UGC’s half-hearted attempt to teach research ethics

UGC compressed

Finally, UGC is set to introduce a course for PhD students on research and publication ethics. Ironically, the course will not be teaching even the basics of preparing images for publication. India has the highest probability of containing problematic images in published papers.

After years of ignoring the elephant in the room, the University Grants Commission (UGC) has finally made it compulsory for all PhD scholars to take up a course on research and publication ethics as part of the pre-registration course work. It will be effective from the forthcoming academic session.

The course carries two credits and entails 30 teaching hours. The course covers several aspects of research conduct, publication ethics and misconduct, open access publishing and databases, and research metrics. But on closer scrutiny, it becomes abundantly clear that the course will not do justice. The course will at best create “awareness about publication ethics and misconduct” but not equip them to steer clear of unethical research practices.

For instance, the topic on scientific conduct deals with a range of vital issues that research students might face during the course of research. This includes plagiarism, falsification and fabrication, misrepresentation of data, selective reporting, duplicate publication, and segregation of data and publishing as multiple papers. Ironically, these important issues will be covered in just five hours.

Wholesale and substantial copying of text from previously published papers and even paraphrasing without due citation are quite common in papers published from India, particularly from State universities. But the introduction of plagiarism-checking software in most Indian universities and compulsory checking for plagiarism prior to paper publication by most journals has largely addressed the problem.

Image duplication, manipulation ignored

While the course does cover data falsification and fabrication, there is not a single mention of teaching the young researchers with the basics of preparing images for publication. While certain changes to images are indeed acceptable, hundreds of papers are being corrected or retracted each year for image duplication and manipulation. Unlike plagiarism, journals have woken up to inappropriately altered images and outright manipulation only since the early 2000s.

As Dr. Elisabeth M. Bik and others had noted in a June 2016 paper in the journal mBio, the instances of “inappropriately duplicated images” suddenly peaked in 2003 and has been about 4-5% since then. The over 8,100 papers screened from just one journal (PLOS ONE) for a 16-month period from 2013 to 2014 revealed that papers published from India had 1.93-fold higher probability of containing “problematic images”, the highest in the world; in comparison, China had 1.89-fold while the U.S. had 0.60-fold higher probability.

PubPeer proof

Unlike in the case of data falsification and fabrication, duplication and manipulation of images is relatively easy to identify post-publication. That PubPeer, a website that allows independent scientists to publish post-publication review of scientific papers, is flooded with reviews of papers with questionable images is proof that the scientific community has become alert to a malice that has so far been largely overlooked.

Magnitude of the problem

In India, dozens of papers with questionable images have been published by researchers from a few Council of Scientific and Industrial Research (CSIR) labs, and reputed institutions such as the Indian Institute of Technology (IIT) Dhanbad, Indian Institute of Science, and Bose Institute. It is far worse in the case of State universities. Recently, Dr. Bik had identified problematic images and plagiarised text in over 200 papers from Annamalai University in Tamil Nadu. Several papers from Periyar University in Tamil Nadu and Banaras Hindu University too can be found on PubPeer.

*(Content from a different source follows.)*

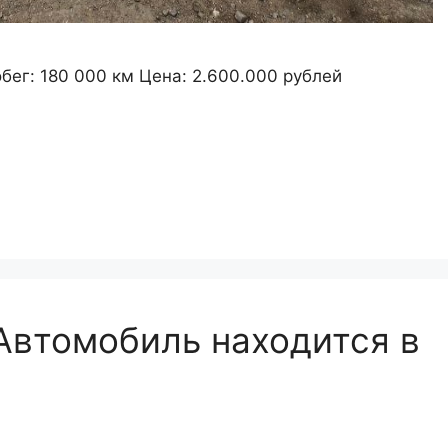
обег: 180 000 км Цена: 2.600.000 рублей
 Автомобиль находится в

Magnitude of the problem with papers published from India can be judged can scanning the largest database of retracted papers maintained by Retraction Watch blog. The searchable database reveals that of the about 1,050 papers from India retracted since 1970s, 330 have been for plagiarism and nearly 200 for image duplication and/or manipulation. There is no ballpark figure for papers corrected for problematic images.

According to an article in Science, though the U.S. and China have the most number of journal papers retracted, India has a higher rate of retractions per 10,000 papers published — 7.5 per 10,000 papers in the case of India vis-à-vis 5 per 10,000 papers for China.

Therefore, if UGC is serious about teaching research and publication ethics, it should make scientific conduct and publication ethics into two separate courses with sufficient teaching hours or devote more time to teach research ethics and necessarily include image preparation as part of the course.